Andy Lipkis is a practical visionary who began planting trees to rehabilitate smog and fire damaged Los Angeles area forests when he was 15 years old. He founded TreePeople at age 18 and has served as its President since 1973.
TreePeople is a guiding light for urban climate resilience around the world. For more than 40 years this organization has created a greener future for Los Angeles by inspiring and activating people, along with their local governments, to plant and care for trees and harvest the rain. Since its founding, TreePeople volunteers have been responsible for the planting of 3 million trees and counting. Its environmental education program reaches more than 200,000 students per year, with millions of children touched over the decades.
With climate change impacts already creating a chronic emergency for American cities, Andy’s work has demonstrated promising new ways for government agencies to collaboratively reshape urban tree canopy and water infrastructure to save lives and grow a more livable future. For example, through Andy’s leadership, water-related agencies have confirmed that LA’s average annual capturable rainfall is sufficient to provide up to half of the city’s current needs. Leading agencies are now collaborating to capture that water, adding it to local supplies while also preventing pollution and flooding.
There are many other examples throughout TreePeople’s history of Andy’s leadership as a creative problem-solver resulting in nature-based and cost-effective solutions to pressing public health, environmental, and economic challenges.
- In the 1980s Andy coined the trademarked term Citizen Forestry to refer to the thousands of residents TreePeople has trained and supported in organizing their neighborhoods to plant and maintain trees. This term has been adopted by tree-planting organizations throughout the United States.
- From 1981 to 1984, TreePeople led a successful campaign to inspire the planting of one million trees in Los Angeles in time for the ’84 Summer Olympics.
- With his wife and colleague, Kate, Andy wrote The Simple Act of Planting a Tree. Published in 1990, the book continues to be a Citizen Forestry manual.
- In the 1990s Andy helped guide the creation and successful implementation of L.A.’s curbside recycling program, which has among the nation’s highest participation rates.
- In 1993 Andy initiated the T.R.E.E.S. project to promote agency cooperation and citizen involvement to begin managing L.A. as a living watershed. This kicked off with a major design charrette, and led to the Sun Valley Watershed Project that successfully deployed green infrastructure to solve a chronic flooding and pollution problems in an urban area of 80,000 people.
- In 2004 TreePeople completed construction on one of the nation’s most sustainable buildings: the Center for Community Forestry. This LEED Platinum facility includes a 220,000-gallon cistern that captures, cleans and re-uses rainwater as part of a state-of- the-art campus that serves as a living example of the pathway to urban climate resilience.
- In 2015 TreePeople’s guided the Department of Water the Power to conduct its first-ever Stormwater Capture Master Plan to enhance local supplies as a significant water source
- In 2016, Andy convened the White House recognized Greater LA Stormwater Collaborative to demonstrate an innovative approach to urban rainwater capture that simultaneously addresses water supply, flood protection and pollution prevention.

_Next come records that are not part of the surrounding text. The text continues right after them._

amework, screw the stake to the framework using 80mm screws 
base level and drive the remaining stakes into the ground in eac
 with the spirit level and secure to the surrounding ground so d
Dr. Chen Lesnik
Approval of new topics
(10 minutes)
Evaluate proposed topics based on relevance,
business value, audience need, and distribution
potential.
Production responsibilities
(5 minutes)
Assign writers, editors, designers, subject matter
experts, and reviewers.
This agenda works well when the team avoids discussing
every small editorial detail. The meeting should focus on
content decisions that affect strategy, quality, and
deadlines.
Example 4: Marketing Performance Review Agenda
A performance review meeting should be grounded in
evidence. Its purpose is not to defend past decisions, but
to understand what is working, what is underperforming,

- Andy has produced or been featured in numerous TV programs, including the Emmy-award-winning series, How Does Your Garden Grow, the PBS series Edens Lost and Found and The Visionaries, as well as films including Leonardo di Caprio’s The 11th Hour, Dirt! The Movie, Rock the Boat, and Love Thy Nature.

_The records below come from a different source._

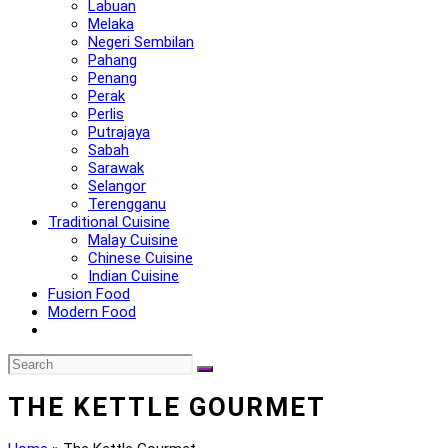
Labuan
Melaka
Negeri Sembilan
Pahang
Penang
Perak
Perlis
Putrajaya
Sabah
Sarawak
Selangor
Terengganu
Traditional Cuisine
Malay Cuisine
Chinese Cuisine
Indian Cuisine
Fusion Food
Modern Food
THE KETTLE GOURMET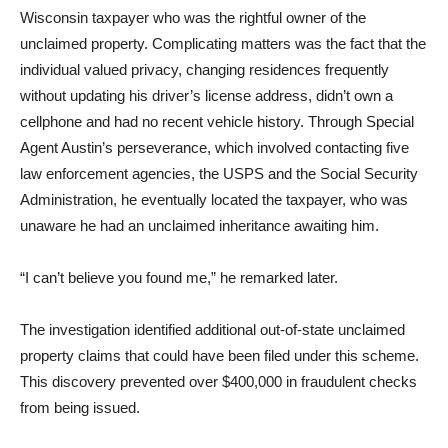
Wisconsin taxpayer who was the rightful owner of the
unclaimed property. Complicating matters was the fact that the
individual valued privacy, changing residences frequently
without updating his driver’s license address, didn’t own a
cellphone and had no recent vehicle history. Through Special
Agent Austin’s perseverance, which involved contacting five
law enforcement agencies, the USPS and the Social Security
Administration, he eventually located the taxpayer, who was
unaware he had an unclaimed inheritance awaiting him.
“I can’t believe you found me,” he remarked later.
The investigation identified additional out-of-state unclaimed
property claims that could have been filed under this scheme.
This discovery prevented over $400,000 in fraudulent checks
from being issued.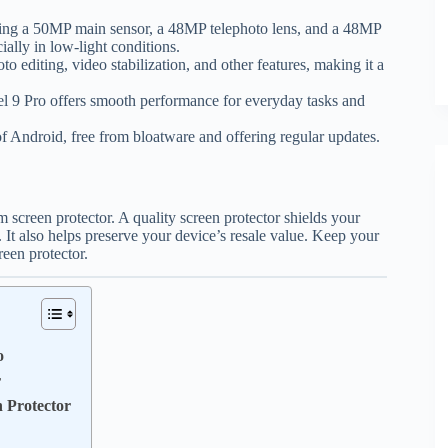
ding a 50MP main sensor, a 48MP telephoto lens, and a 48MP
cially in low-light conditions.
 editing, video stabilization, and other features, making it a
l 9 Pro offers smooth performance for everyday tasks and
 Android, free from bloatware and offering regular updates.
 screen protector. A quality screen protector shields your
 It also helps preserve your device’s resale value. Keep your
reen protector.
o
r
 Protector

Across the country and around the world, Andy has addressed groups involved in the linked issues of environment, urban forestry, sustainability, water, and energy use. These include the United Nations, the U.S. Conference of Mayors, the U.S. Environmental Protection Agency, the U.K. National Urban Forestry Unit, the U.S. Forest Service, the Australian National Science Foundation, American Society of Civil Engineers, among many others.
Andy has been inducted into both the American Society of Landscape Architects and the Society of American Foresters. Andy’s honors come from groups as diverse as the Daughters of the American Revolution, the Baha’i Faith, National Arbor Day Foundation, the California State Board of Forestry, and the South Coast Air Quality Management District. Andy and Kate Lipkis were named to the U.N. Environmental Programme’s Global 500 Roll of Honour. They also hold American Forests’ Lifetime Achievement Award. In 1991, President George H.W. Bush named TreePeople the 440th Point of Light. In 2007, Andy was named a Durfee Fellow, and in 2009 an Ashoka Fellow in recognition of his leadership as a social entrepreneur.